#### REQUIRED ACTION
Where a line below holds the string "astuces", count it; then give the total without any other words.

Start of DATASET RECORDS

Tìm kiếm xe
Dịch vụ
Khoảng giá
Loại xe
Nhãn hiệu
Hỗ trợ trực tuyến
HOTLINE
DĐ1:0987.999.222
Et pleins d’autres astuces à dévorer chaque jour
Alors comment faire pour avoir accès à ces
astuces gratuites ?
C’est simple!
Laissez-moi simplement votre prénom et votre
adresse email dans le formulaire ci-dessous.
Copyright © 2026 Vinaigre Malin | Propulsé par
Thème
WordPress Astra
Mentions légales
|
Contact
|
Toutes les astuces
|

End of DATASET RECORDS
Start of DATASET RECORDS

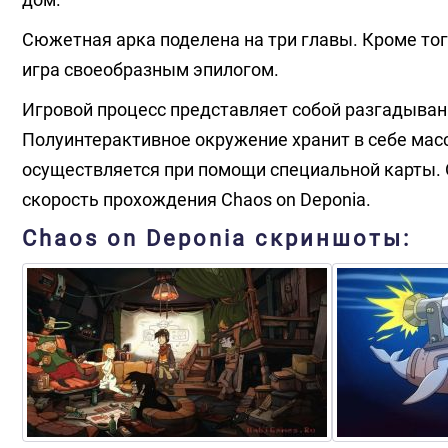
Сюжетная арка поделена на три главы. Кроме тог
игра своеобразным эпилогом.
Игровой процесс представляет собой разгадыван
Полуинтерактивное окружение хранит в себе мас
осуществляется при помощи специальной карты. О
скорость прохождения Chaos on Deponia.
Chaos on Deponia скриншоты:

End of DATASET RECORDS
Start of DATASET RECORDS

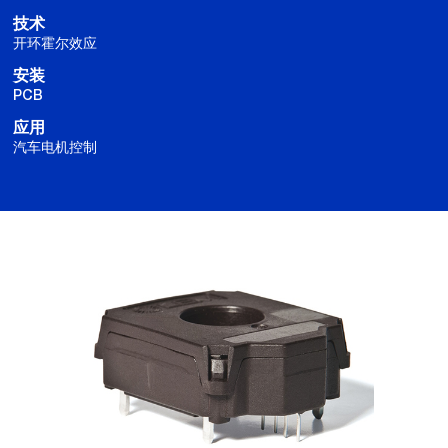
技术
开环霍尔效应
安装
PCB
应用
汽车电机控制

End of DATASET RECORDS

#### OUTPUT FOR THIS TASK
3